WRITTEN TASK =>
Copy each line of the data below exactly, leaving out pictures.

Saved entries:
[Start of Attachment]

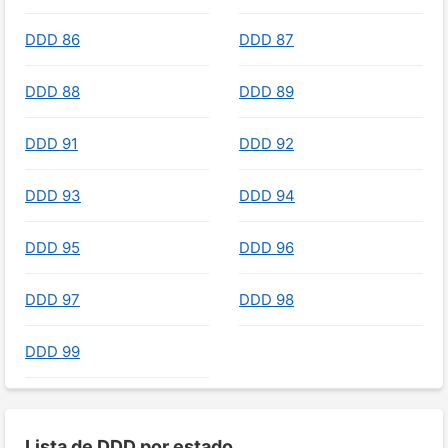
DDD 86
DDD 87
DDD 88
DDD 89
DDD 91
DDD 92
DDD 93
DDD 94
DDD 95
DDD 96
DDD 97
DDD 98
DDD 99
Lista de DDD por estado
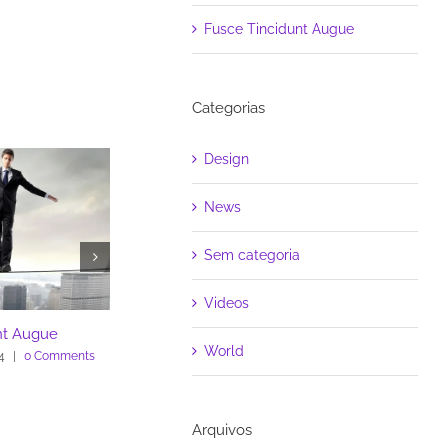
Fusce Tincidunt Augue
Categorias
Design
News
Sem categoria
Videos
Eleifend Eget Interdum
Eleifend Eget Interdum
World
novembro 3rd, 2014
|
0 Comments
novembro 3rd, 2014
|
0 Comments
Arquivos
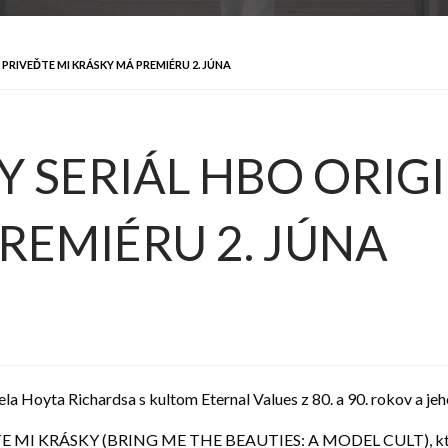
RIVEĎTE MI KRÁSKY MÁ PREMIÉRU 2. JÚNA
SERIÁL HBO ORIGI
REMIÉRU 2. JÚNA
la Hoyta Richardsa s kultom Eternal Values z 80. a 90. rokov a 
TE MI KRÁSKY (BRING ME THE BEAUTIES: A MODEL CULT), ktorý r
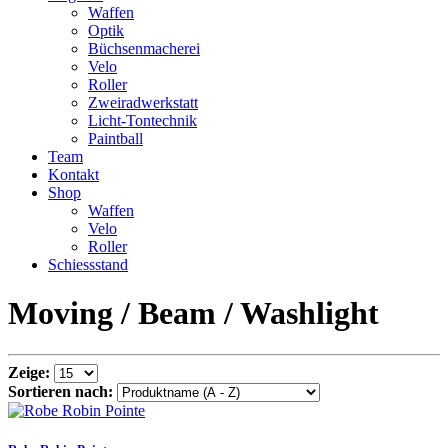
Waffen
Optik
Büchsenmacherei
Velo
Roller
Zweiradwerkstatt
Licht-Tontechnik
Paintball
Team
Kontakt
Shop
Waffen
Velo
Roller
Schiessstand
Moving / Beam / Washlight
Zeige:
Sortieren nach:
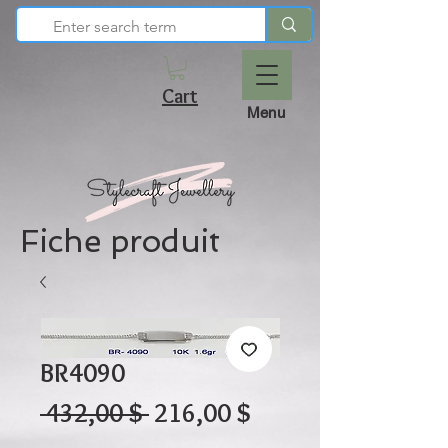
Cart
Menu
Fiche produit
BR4090
Prix
Prix
 432,00 $ 
216,00 $
original
promotionnel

[End of Attachment]

TASK RESULT =>
DDD 86
DDD 87
DDD 88
DDD 89
DDD 91
DDD 92
DDD 93
DDD 94
DDD 95
DDD 96
DDD 97
DDD 98
DDD 99
Lista de DDD por estado
Fusce Tincidunt Augue
Categorias
Design
News
Sem categoria
Videos
Eleifend Eget Interdum
Eleifend Eget Interdum
World
novembro 3rd, 2014
|
0 Comments
novembro 3rd, 2014
|
0 Comments
Arquivos
RIVEĎTE MI KRÁSKY MÁ PREMIÉRU 2. JÚNA
SERIÁL HBO ORIGI
REMIÉRU 2. JÚNA
la Hoyta Richardsa s kultom Eternal Values z 80. a 90. rokov a 
TE MI KRÁSKY (BRING ME THE BEAUTIES: A MODEL CULT), ktorý r
Waffen
Optik
Büchsenmacherei
Velo
Roller
Zweiradwerkstatt
Licht-Tontechnik
Paintball
Team
Kontakt
Shop
Waffen
Velo
Roller
Schiessstand
Moving / Beam / Washlight
Zeige:
Sortieren nach:
Cart
Menu
Fiche produit
BR4090
Prix
Prix
 432,00 $ 
216,00 $
original
promotionnel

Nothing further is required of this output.